**Requirement A**
In the passage on U.S. farm income, by what percentage is inflation-adjusted gross farm income per acre for rice projected to decline from the 1990-1995 average to 2000?
**Requirement B**
Continue the passage on U.S. farm income and NAFTA-era farm policy, starting after its last sentence.

**Selected text**
========

The gross farm income for commodity growers in the U.S. is projected to be significantly lower in 2000 than the average gross farm incomes between 1990 and 1995. Even without factoring in the expanded imports to the U.S. that an FTAA would bring according to the USDA, inflation-adjusted gross farm income per acre for rice is projected to fall from the 1990-1995 average of $725 to $656 in 2000, a 9.5% decline. Over the same periods, gross incomes per acre for cotton is projected to fall 23.4%, 16.0% for corn, 15.9% for soybeans and 15.7% for wheat."

This has led to an undermining of programs meant to protect family farms from the impact of low prices, since the "free market" would solve all of agriculture’s problems.

"The increasing supplies of imported agricultural products and crashing prices paid to farmers have had a particularly severe impact because the policy mechanism designed to temper such extreme swings had been eliminated. Using NAFTA as a sales pitch and equally as the political instrument to force policy change, interests in Washington, Mexico City and Ottawa set about to eliminate domestic farm programs aimed at stabilizing the growers situation vis a vis market forces. The deregulation theory held that with increasing exports, the safeguards that protected independent farmers and plentifulness of the food supply were no longer needed.

========

[Stored entries]
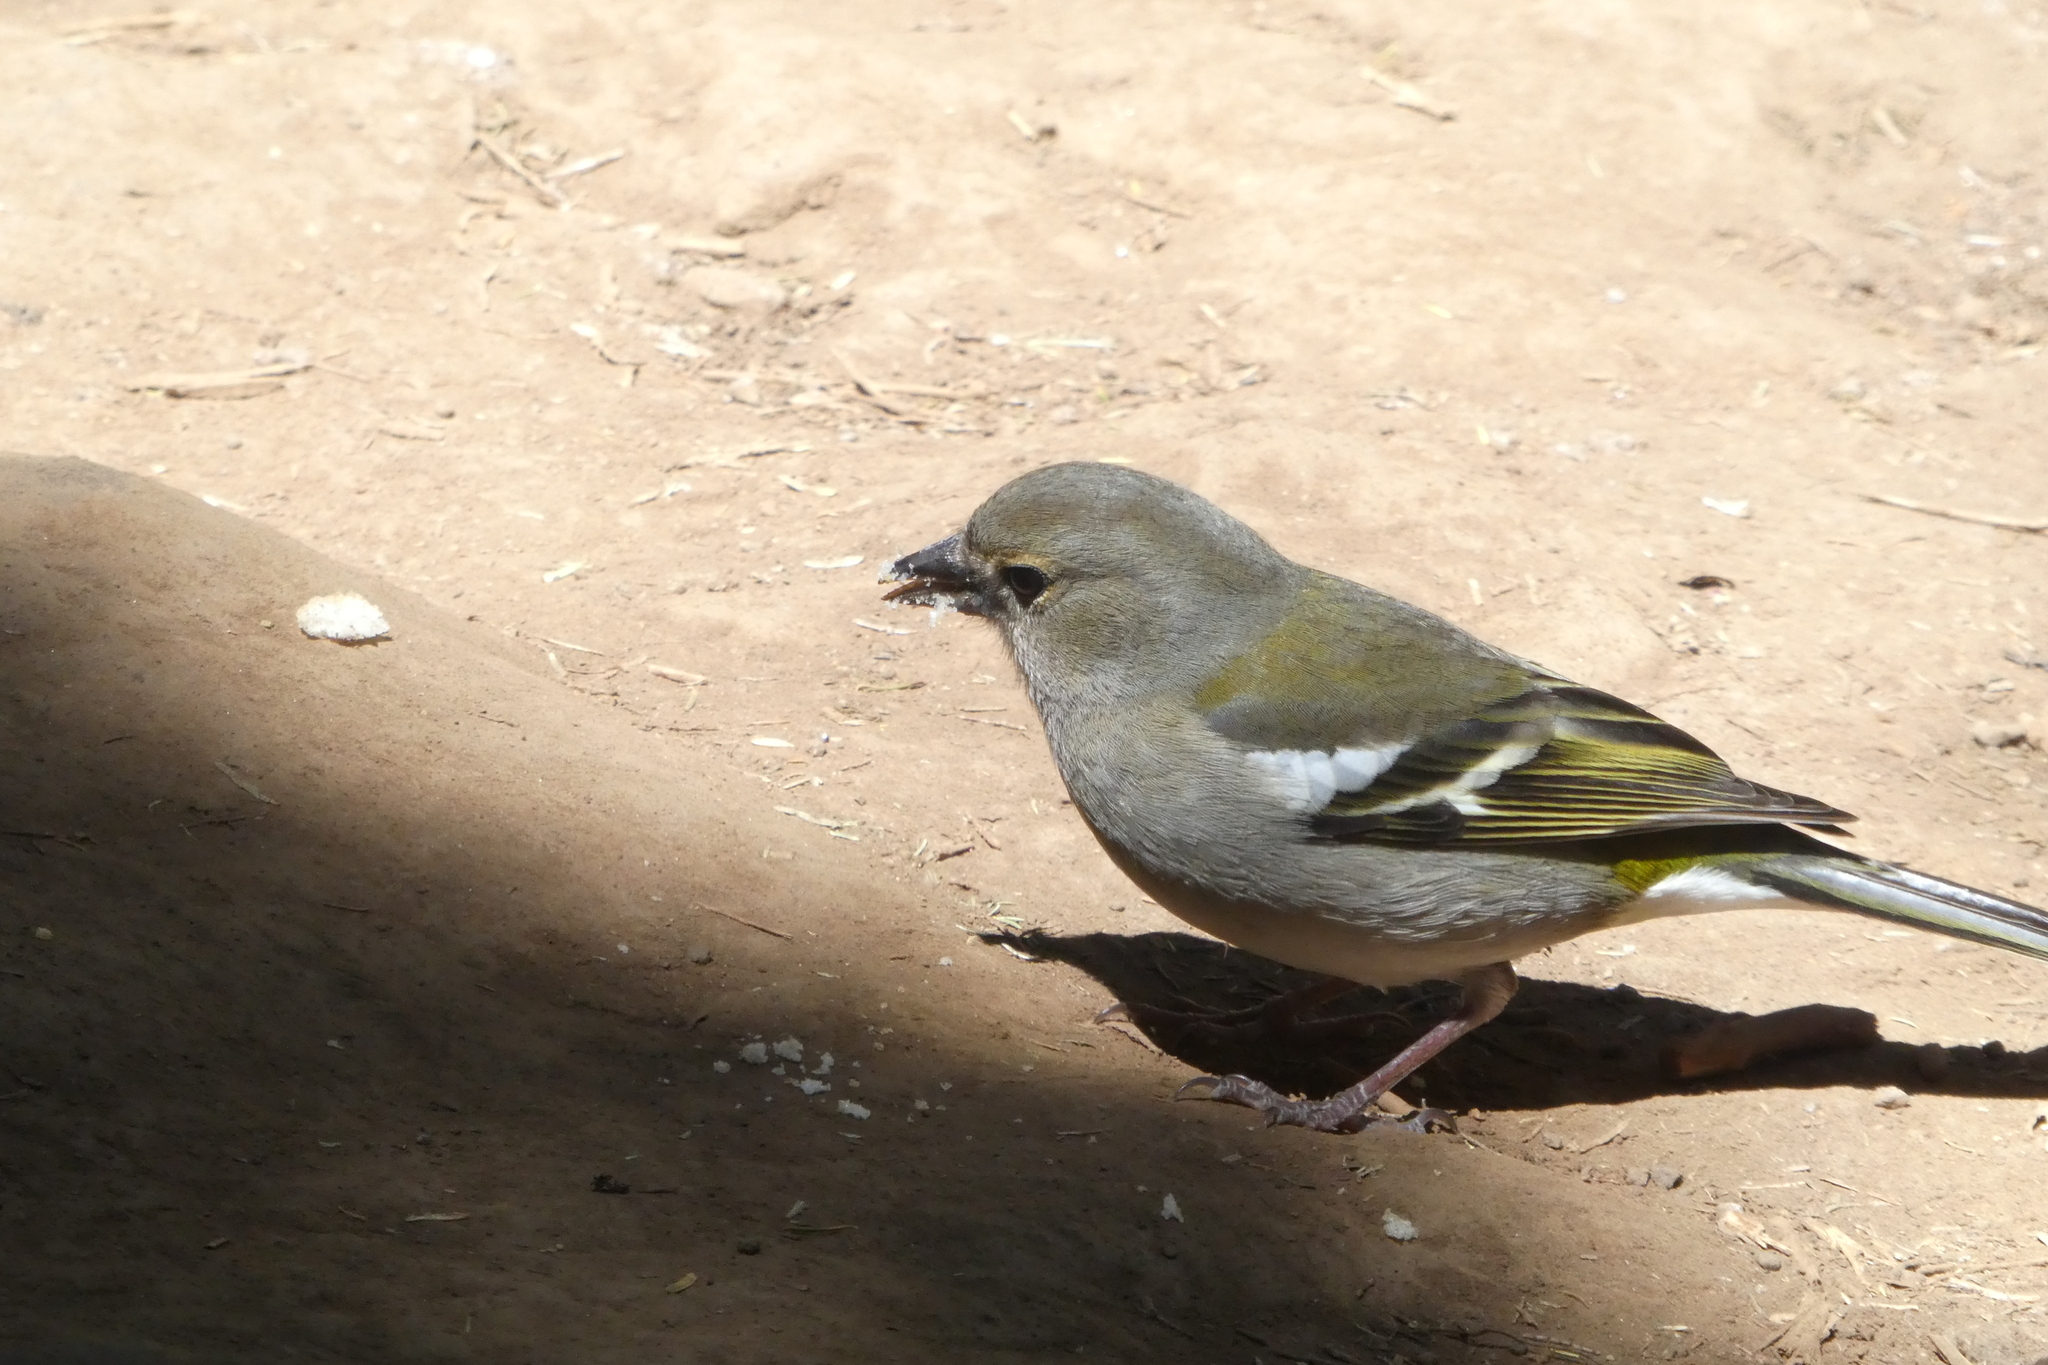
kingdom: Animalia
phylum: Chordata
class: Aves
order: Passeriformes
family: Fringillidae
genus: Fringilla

========

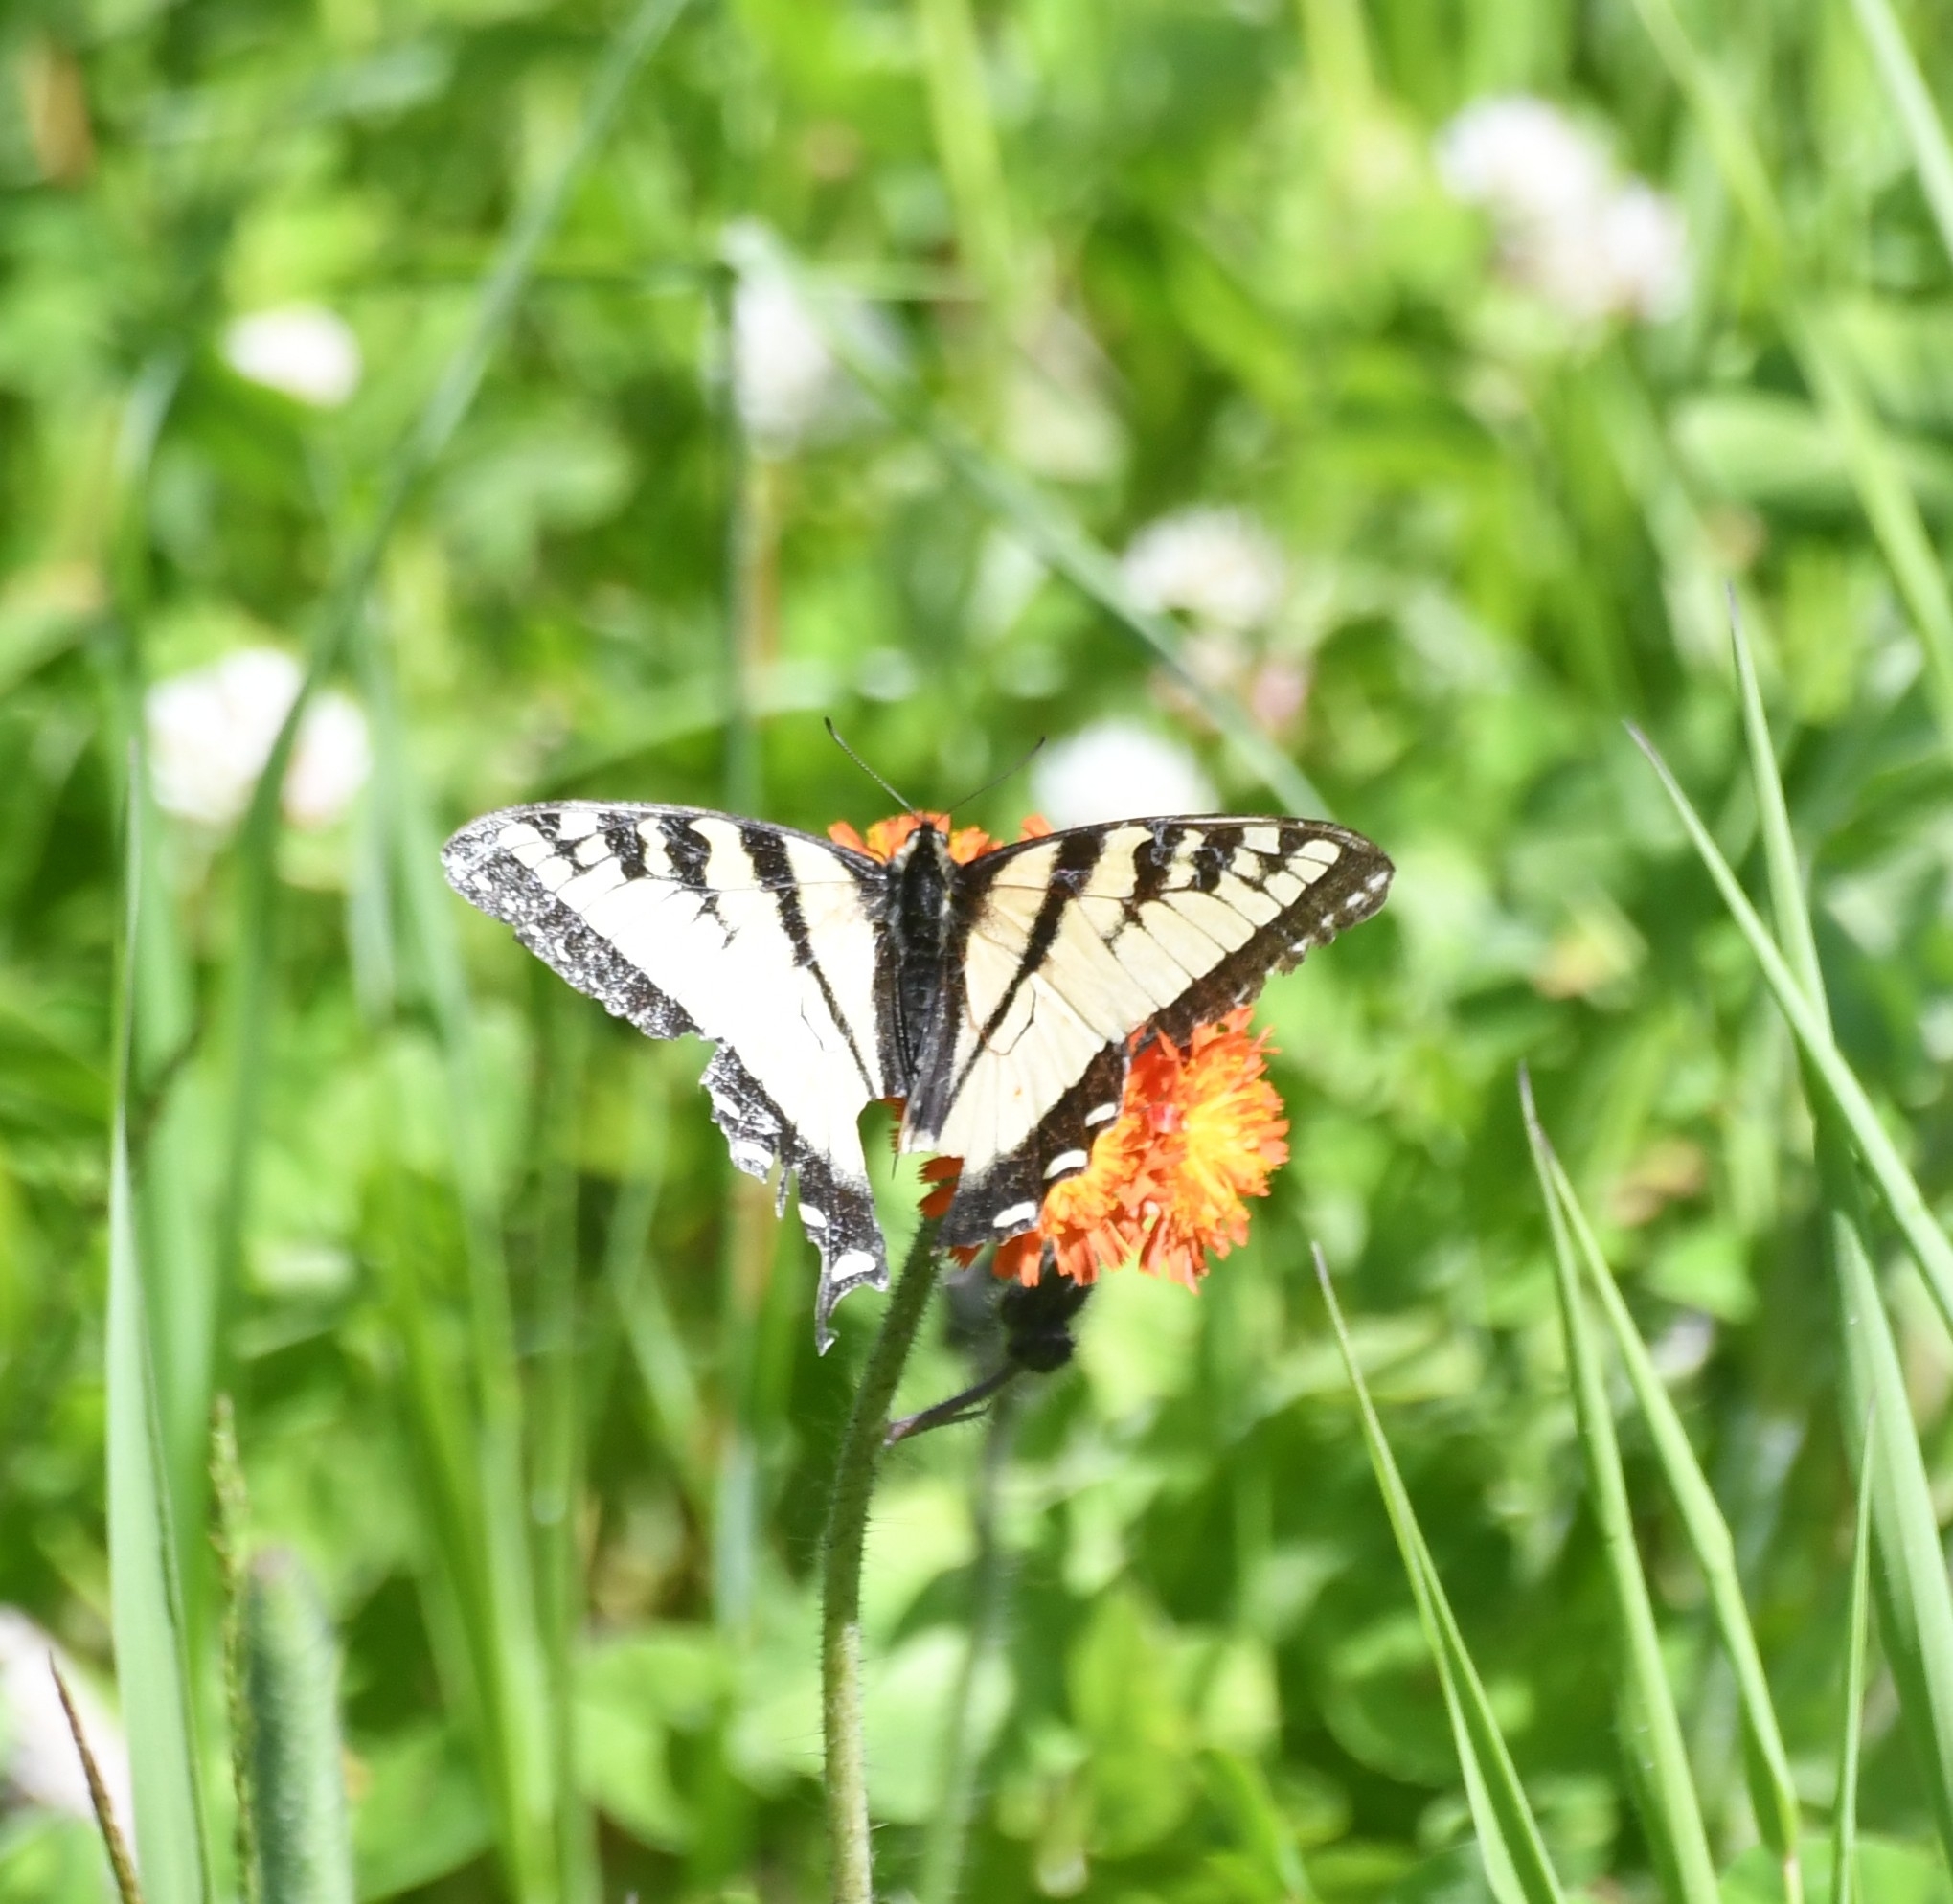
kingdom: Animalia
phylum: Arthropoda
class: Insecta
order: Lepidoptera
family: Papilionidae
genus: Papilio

========

**Exercise result A**
9.5%, from $725 to $656.

**Exercise result B**
To implement that theory, agribusiness interests pushed the approval of NAFTA and its implementing legislation, which contained the changes to U.S. domestic farm policy required to conform with NAFTA's rules. Meanwhile, these interests pursued the same agenda with the Freedom to Farm Act, which also phased out U.S. domestic farm policies such as subsidies, price supports and loan guarantees. Proponents of the legislation contended it would make farming more efficient and responsive to market forces; in reality, it essentially handed the production of food to agribusiness, but made it extremely difficult for any but large, well-financed agribusinesses to survive. Ironically, to counteract the predictable failure of NAFTA and the similar farm deregulation policies embodied in the Freedom to Farm Act, Congress has had to appropriate emergency farm supports -- in massive farm bailout bills -- every year since the legislation went into effect.

Worse, while these emergency payments were represented as necessary to save small, independent farmers, the overwhelming majority of them have gone to the biggest farm operators. Despite the new "free market" approach embodied in NAFTA and the Freedom to Farm Act, federal agriculture spending rose to a record $23 billion in 2000. But even with these notably non-"free market" emergency support payments, the NAFTA model is killing small, independent farmers. Only 1% of all farms were eligible for any of the emergency support in 1999, and the largest operators received on average 14 times the amount of the smallest farms.) The largest 10% of farms received 56% of the emergency taxpayer assistance despite the fact that smaller family farmers have faced higher rates of bankruptcies and loan delinquencies after the implementation of NAFTA, the global WTO and the implementation of these pacts' philosophy through the Freedom to Farm Act. In contrast to the pro-NAFTA promises of an export led miracle, in 1999, direct government payments represented 48% of net farm income in the U.S."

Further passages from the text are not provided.